La Cour, composée de :
Monsieur Jean-Pierre FRANCO, Président,
Madame Marie GOUMILLOUX, Conseiller,
Monsieur Nicolas GETTLER, Vice-Président Placé,
Greffier lors des débats : Monsieur Hervé GOUDOT
ARRÊT :
— contradictoire
— prononcé publiquement par mise à disposition de l’arrêt au greffe de la Cour, les parties en ayant été préalablement avisées dans les conditions prévues à l’article 450 alinéa 2 du Code de Procédure Civile.
EXPOSE DU LITIGE:
L’institution de retraite complémentaire Malakoff Humanis AGIRC-ARRCO a obtenu sur requête deux ordonnances du président du tribunal de commerce de Bordeaux, en date respectivement du 2 aout 2022 et du 4 novembre 2022, enjoignant à la société Aqua Business Club, employeur de cinq salariés, de lui payer, à titre principal:
— la somme de 4489.38 euros, au titre des cotisations des mois d’avril 2021 à décembre 2021,
— la somme de 4438.76 euros, en ce compris les majorations de retard, au titre des cotisations des mois de janvier 2022 à mars 2022.

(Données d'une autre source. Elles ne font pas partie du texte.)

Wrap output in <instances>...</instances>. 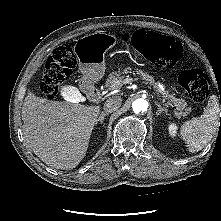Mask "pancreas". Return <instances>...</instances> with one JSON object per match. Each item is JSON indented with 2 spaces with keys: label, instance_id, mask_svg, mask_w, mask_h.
Returning <instances> with one entry per match:
<instances>
[{
  "label": "pancreas",
  "instance_id": "obj_1",
  "mask_svg": "<svg viewBox=\"0 0 221 221\" xmlns=\"http://www.w3.org/2000/svg\"><path fill=\"white\" fill-rule=\"evenodd\" d=\"M137 76L143 80L144 83L149 84L154 88H158V83L155 79L147 73H143L141 70L136 71ZM132 73L131 68L124 69L123 71L112 72L108 75L105 86L109 89H115L121 87L125 80L129 77L127 74ZM163 97L167 100V105L175 107L177 110L178 117L187 116L192 108L188 107L187 102L183 99L176 98L174 94H169L168 92H161Z\"/></svg>",
  "mask_w": 221,
  "mask_h": 221
}]
</instances>
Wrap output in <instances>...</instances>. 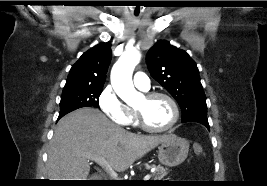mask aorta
Instances as JSON below:
<instances>
[{"instance_id": "aorta-1", "label": "aorta", "mask_w": 267, "mask_h": 186, "mask_svg": "<svg viewBox=\"0 0 267 186\" xmlns=\"http://www.w3.org/2000/svg\"><path fill=\"white\" fill-rule=\"evenodd\" d=\"M141 54L136 49L126 50L111 71V84L117 95L126 103L131 104L140 99L132 81L135 66L140 62Z\"/></svg>"}]
</instances>
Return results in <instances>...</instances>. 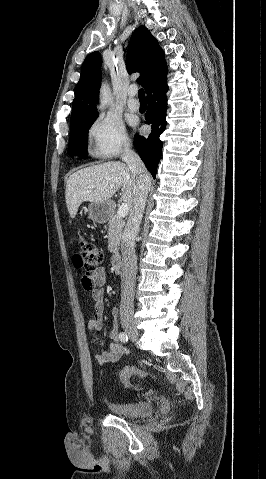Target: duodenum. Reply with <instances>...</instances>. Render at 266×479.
I'll return each mask as SVG.
<instances>
[{"label":"duodenum","instance_id":"1","mask_svg":"<svg viewBox=\"0 0 266 479\" xmlns=\"http://www.w3.org/2000/svg\"><path fill=\"white\" fill-rule=\"evenodd\" d=\"M111 264L113 272L116 274L119 273L122 268V257L118 254L112 256Z\"/></svg>","mask_w":266,"mask_h":479}]
</instances>
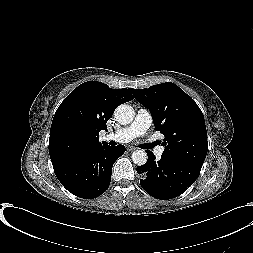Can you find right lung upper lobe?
I'll return each mask as SVG.
<instances>
[{
    "mask_svg": "<svg viewBox=\"0 0 253 253\" xmlns=\"http://www.w3.org/2000/svg\"><path fill=\"white\" fill-rule=\"evenodd\" d=\"M133 100L131 89H112L88 81L74 89L58 107L50 130L49 154L52 165L75 160L105 143L99 142L100 130L117 106Z\"/></svg>",
    "mask_w": 253,
    "mask_h": 253,
    "instance_id": "1",
    "label": "right lung upper lobe"
}]
</instances>
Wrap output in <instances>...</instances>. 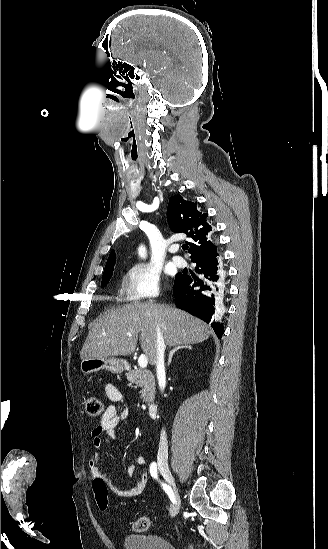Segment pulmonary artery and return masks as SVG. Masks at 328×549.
I'll return each instance as SVG.
<instances>
[{
	"label": "pulmonary artery",
	"instance_id": "1",
	"mask_svg": "<svg viewBox=\"0 0 328 549\" xmlns=\"http://www.w3.org/2000/svg\"><path fill=\"white\" fill-rule=\"evenodd\" d=\"M172 260L173 263L178 267H184L186 265V261L180 256H173Z\"/></svg>",
	"mask_w": 328,
	"mask_h": 549
}]
</instances>
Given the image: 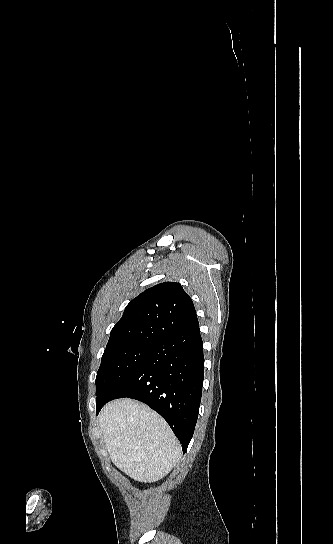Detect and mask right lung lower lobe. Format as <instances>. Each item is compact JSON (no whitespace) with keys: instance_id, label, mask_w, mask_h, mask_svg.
Listing matches in <instances>:
<instances>
[{"instance_id":"98d812e1","label":"right lung lower lobe","mask_w":333,"mask_h":544,"mask_svg":"<svg viewBox=\"0 0 333 544\" xmlns=\"http://www.w3.org/2000/svg\"><path fill=\"white\" fill-rule=\"evenodd\" d=\"M203 379L198 324L152 344L146 361L109 401L128 397L146 403L167 421L185 453L198 418ZM104 405L96 408L97 415Z\"/></svg>"}]
</instances>
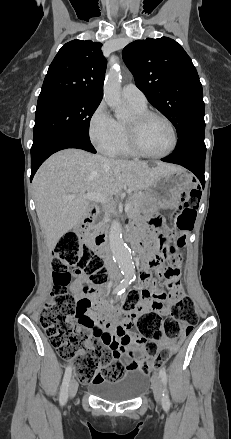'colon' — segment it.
I'll list each match as a JSON object with an SVG mask.
<instances>
[{
	"label": "colon",
	"mask_w": 231,
	"mask_h": 439,
	"mask_svg": "<svg viewBox=\"0 0 231 439\" xmlns=\"http://www.w3.org/2000/svg\"><path fill=\"white\" fill-rule=\"evenodd\" d=\"M184 203L174 217V224L181 233L178 241L184 243L185 233L194 227L200 194L191 190L182 194ZM154 219L153 221H156ZM176 250L169 246L164 252L165 258H174ZM53 280L55 290L51 300L40 312V324L51 345L65 361H71L81 381H117L126 369L139 368L149 373L167 362L175 348L170 346L160 350L158 343L164 340L178 343L188 336L197 323L195 306L190 296L184 295L173 305L167 316L156 311L141 314L136 327L145 345L147 358H139L126 364L115 356L111 350L99 343H92L93 333L85 323L82 315L90 303L77 299L68 289L71 272L83 277L82 289L86 293L94 292L107 281V270L102 258L86 246L76 233H67L58 241L53 253ZM166 279L172 276L167 267L161 271ZM147 281V277L143 276ZM141 293L130 291L124 302L125 312L132 313L141 301ZM85 353H81L83 348Z\"/></svg>",
	"instance_id": "colon-1"
}]
</instances>
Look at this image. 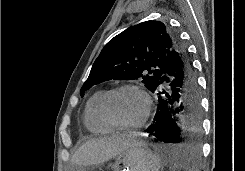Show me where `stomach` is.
Here are the masks:
<instances>
[{
    "label": "stomach",
    "mask_w": 245,
    "mask_h": 171,
    "mask_svg": "<svg viewBox=\"0 0 245 171\" xmlns=\"http://www.w3.org/2000/svg\"><path fill=\"white\" fill-rule=\"evenodd\" d=\"M111 167L115 171H159L161 159L146 145L133 146L116 156ZM72 171H87V169L78 166Z\"/></svg>",
    "instance_id": "obj_1"
}]
</instances>
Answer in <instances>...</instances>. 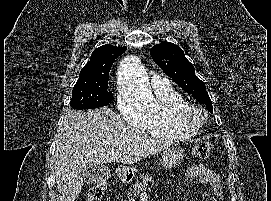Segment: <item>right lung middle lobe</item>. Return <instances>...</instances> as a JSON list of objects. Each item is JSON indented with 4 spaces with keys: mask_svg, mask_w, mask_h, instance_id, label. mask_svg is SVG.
<instances>
[{
    "mask_svg": "<svg viewBox=\"0 0 271 201\" xmlns=\"http://www.w3.org/2000/svg\"><path fill=\"white\" fill-rule=\"evenodd\" d=\"M109 75L79 77L73 87L70 106L74 109H94L107 105L113 95L107 90Z\"/></svg>",
    "mask_w": 271,
    "mask_h": 201,
    "instance_id": "right-lung-middle-lobe-1",
    "label": "right lung middle lobe"
}]
</instances>
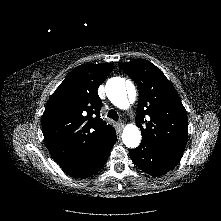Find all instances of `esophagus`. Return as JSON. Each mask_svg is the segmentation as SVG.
I'll return each mask as SVG.
<instances>
[{
    "label": "esophagus",
    "instance_id": "34e87169",
    "mask_svg": "<svg viewBox=\"0 0 221 221\" xmlns=\"http://www.w3.org/2000/svg\"><path fill=\"white\" fill-rule=\"evenodd\" d=\"M119 125H120L121 127H124V126L126 125V122H125L124 120H120V121H119Z\"/></svg>",
    "mask_w": 221,
    "mask_h": 221
}]
</instances>
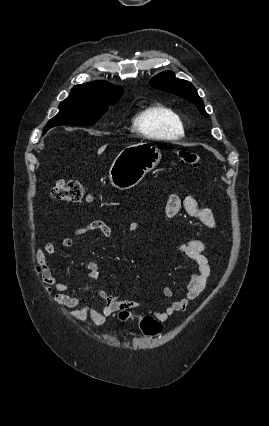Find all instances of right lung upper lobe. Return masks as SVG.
Listing matches in <instances>:
<instances>
[{"label":"right lung upper lobe","mask_w":269,"mask_h":426,"mask_svg":"<svg viewBox=\"0 0 269 426\" xmlns=\"http://www.w3.org/2000/svg\"><path fill=\"white\" fill-rule=\"evenodd\" d=\"M123 94L121 87H113L108 82L95 81L76 85L71 90V95H83L88 97L118 98Z\"/></svg>","instance_id":"1"}]
</instances>
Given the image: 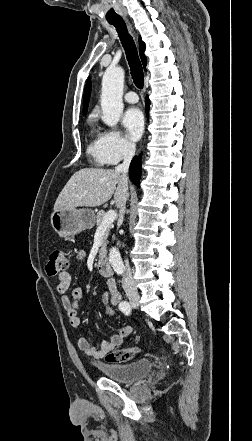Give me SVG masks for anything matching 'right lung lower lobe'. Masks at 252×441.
Instances as JSON below:
<instances>
[{"label":"right lung lower lobe","instance_id":"98d812e1","mask_svg":"<svg viewBox=\"0 0 252 441\" xmlns=\"http://www.w3.org/2000/svg\"><path fill=\"white\" fill-rule=\"evenodd\" d=\"M149 104H150L149 99L146 98L147 114L149 111ZM140 157L141 156H139V159ZM140 176H141V162L140 161L138 162L137 157H134L129 168V177L135 185L139 186Z\"/></svg>","mask_w":252,"mask_h":441}]
</instances>
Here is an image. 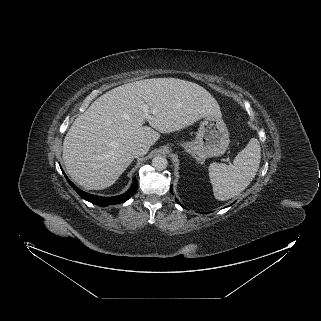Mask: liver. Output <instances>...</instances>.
Returning <instances> with one entry per match:
<instances>
[{"instance_id": "obj_1", "label": "liver", "mask_w": 321, "mask_h": 321, "mask_svg": "<svg viewBox=\"0 0 321 321\" xmlns=\"http://www.w3.org/2000/svg\"><path fill=\"white\" fill-rule=\"evenodd\" d=\"M207 115L222 116L215 98L196 83L151 78L121 85L75 119L63 142L64 165L84 188H108L132 163L134 145L150 147L160 133L183 129ZM146 120L151 127L143 125Z\"/></svg>"}]
</instances>
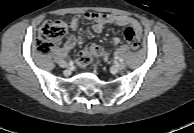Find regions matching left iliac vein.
Returning a JSON list of instances; mask_svg holds the SVG:
<instances>
[{"label":"left iliac vein","mask_w":194,"mask_h":133,"mask_svg":"<svg viewBox=\"0 0 194 133\" xmlns=\"http://www.w3.org/2000/svg\"><path fill=\"white\" fill-rule=\"evenodd\" d=\"M125 67H126V64L124 62H119L113 66V70L120 71V70L125 69Z\"/></svg>","instance_id":"1"}]
</instances>
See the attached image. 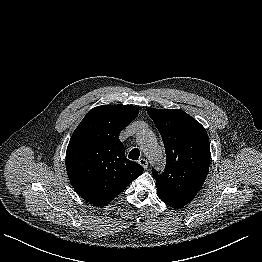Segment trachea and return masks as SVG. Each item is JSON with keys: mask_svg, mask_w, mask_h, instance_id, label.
<instances>
[{"mask_svg": "<svg viewBox=\"0 0 262 262\" xmlns=\"http://www.w3.org/2000/svg\"><path fill=\"white\" fill-rule=\"evenodd\" d=\"M140 156V150L138 148H134L130 151L128 158L132 160H137Z\"/></svg>", "mask_w": 262, "mask_h": 262, "instance_id": "obj_1", "label": "trachea"}]
</instances>
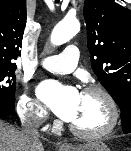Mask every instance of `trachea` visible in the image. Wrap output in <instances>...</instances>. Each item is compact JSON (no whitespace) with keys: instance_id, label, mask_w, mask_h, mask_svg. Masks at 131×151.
Segmentation results:
<instances>
[{"instance_id":"3493384b","label":"trachea","mask_w":131,"mask_h":151,"mask_svg":"<svg viewBox=\"0 0 131 151\" xmlns=\"http://www.w3.org/2000/svg\"><path fill=\"white\" fill-rule=\"evenodd\" d=\"M57 3L60 1V0H55Z\"/></svg>"}]
</instances>
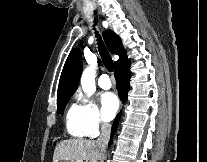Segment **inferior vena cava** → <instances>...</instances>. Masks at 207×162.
<instances>
[{"label":"inferior vena cava","mask_w":207,"mask_h":162,"mask_svg":"<svg viewBox=\"0 0 207 162\" xmlns=\"http://www.w3.org/2000/svg\"><path fill=\"white\" fill-rule=\"evenodd\" d=\"M111 134V125L106 122L101 123V133L98 139L96 140V145L100 148L102 152L105 151L106 145L109 142Z\"/></svg>","instance_id":"602c4592"}]
</instances>
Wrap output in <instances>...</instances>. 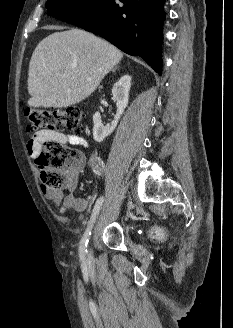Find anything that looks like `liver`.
<instances>
[{
	"mask_svg": "<svg viewBox=\"0 0 233 328\" xmlns=\"http://www.w3.org/2000/svg\"><path fill=\"white\" fill-rule=\"evenodd\" d=\"M122 57L115 46L84 30L49 35L30 59L28 105L66 108L79 103L95 91Z\"/></svg>",
	"mask_w": 233,
	"mask_h": 328,
	"instance_id": "1",
	"label": "liver"
}]
</instances>
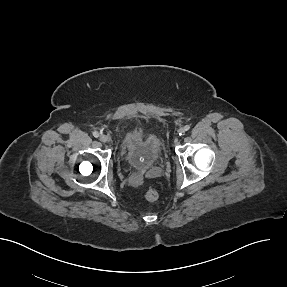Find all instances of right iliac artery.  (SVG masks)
Listing matches in <instances>:
<instances>
[{"label":"right iliac artery","mask_w":287,"mask_h":287,"mask_svg":"<svg viewBox=\"0 0 287 287\" xmlns=\"http://www.w3.org/2000/svg\"><path fill=\"white\" fill-rule=\"evenodd\" d=\"M93 136L97 138V137H99V133L97 131H94Z\"/></svg>","instance_id":"right-iliac-artery-1"}]
</instances>
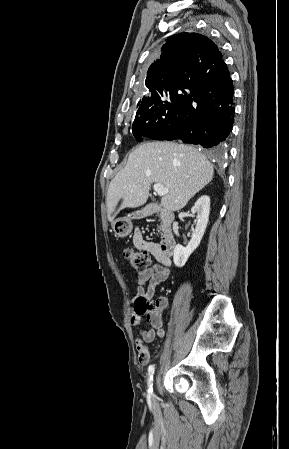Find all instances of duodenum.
<instances>
[{
  "label": "duodenum",
  "instance_id": "1",
  "mask_svg": "<svg viewBox=\"0 0 289 449\" xmlns=\"http://www.w3.org/2000/svg\"><path fill=\"white\" fill-rule=\"evenodd\" d=\"M145 213L147 215H158L163 223V233L159 243L160 250L166 256H171L175 250V237L172 231V223L174 221V213L166 208L157 205L149 206Z\"/></svg>",
  "mask_w": 289,
  "mask_h": 449
}]
</instances>
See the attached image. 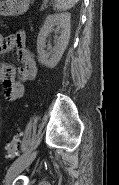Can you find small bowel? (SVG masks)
Masks as SVG:
<instances>
[{
  "instance_id": "c3829d8e",
  "label": "small bowel",
  "mask_w": 119,
  "mask_h": 185,
  "mask_svg": "<svg viewBox=\"0 0 119 185\" xmlns=\"http://www.w3.org/2000/svg\"><path fill=\"white\" fill-rule=\"evenodd\" d=\"M16 50L17 58L21 66L16 69L2 62L0 64L1 83L5 89V96L8 100H16L23 96L24 85L33 80L37 75V64L33 54L26 47V34L23 31H17L2 37L0 44V53L6 54ZM17 74V77H16ZM6 80H9L6 83Z\"/></svg>"
}]
</instances>
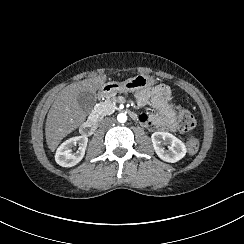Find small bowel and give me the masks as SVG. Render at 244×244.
Wrapping results in <instances>:
<instances>
[{
	"mask_svg": "<svg viewBox=\"0 0 244 244\" xmlns=\"http://www.w3.org/2000/svg\"><path fill=\"white\" fill-rule=\"evenodd\" d=\"M139 79V76H136ZM139 107H150L153 112H141L135 117L144 127H154L161 130H171L174 127V105L171 91L162 84L154 88H139L132 92Z\"/></svg>",
	"mask_w": 244,
	"mask_h": 244,
	"instance_id": "obj_1",
	"label": "small bowel"
}]
</instances>
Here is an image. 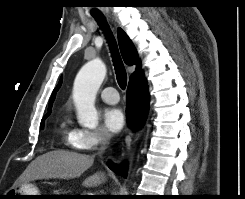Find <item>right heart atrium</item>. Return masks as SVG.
<instances>
[{"mask_svg": "<svg viewBox=\"0 0 245 199\" xmlns=\"http://www.w3.org/2000/svg\"><path fill=\"white\" fill-rule=\"evenodd\" d=\"M110 135L103 128L77 129L76 145L80 150H94L107 144Z\"/></svg>", "mask_w": 245, "mask_h": 199, "instance_id": "d8ad5b80", "label": "right heart atrium"}]
</instances>
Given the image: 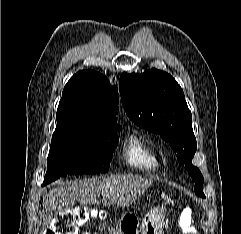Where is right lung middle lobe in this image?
<instances>
[{
    "label": "right lung middle lobe",
    "mask_w": 241,
    "mask_h": 234,
    "mask_svg": "<svg viewBox=\"0 0 241 234\" xmlns=\"http://www.w3.org/2000/svg\"><path fill=\"white\" fill-rule=\"evenodd\" d=\"M56 120L43 185L61 176L104 173L109 169L120 127L81 126L63 114H56Z\"/></svg>",
    "instance_id": "1"
}]
</instances>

Ces deux ordonnances ont été signifiées, respectivement, les 30 aout 2022 et 22 décembre 2022 à la société Aqua Business club.
N’ayant pu obtenir le recouvrement de sa créance, en dépit d’une tentative de saisie-vente pratiquée le 30 décembre 2022, l’institution Malakoff Humanis AGIRC-ARRCO a, par acte du 19 mai 2023, fait assigner la société Aqua Business Club pour voir prononcer à son égard l’ouverture d’une procédure de redressement judiciaire.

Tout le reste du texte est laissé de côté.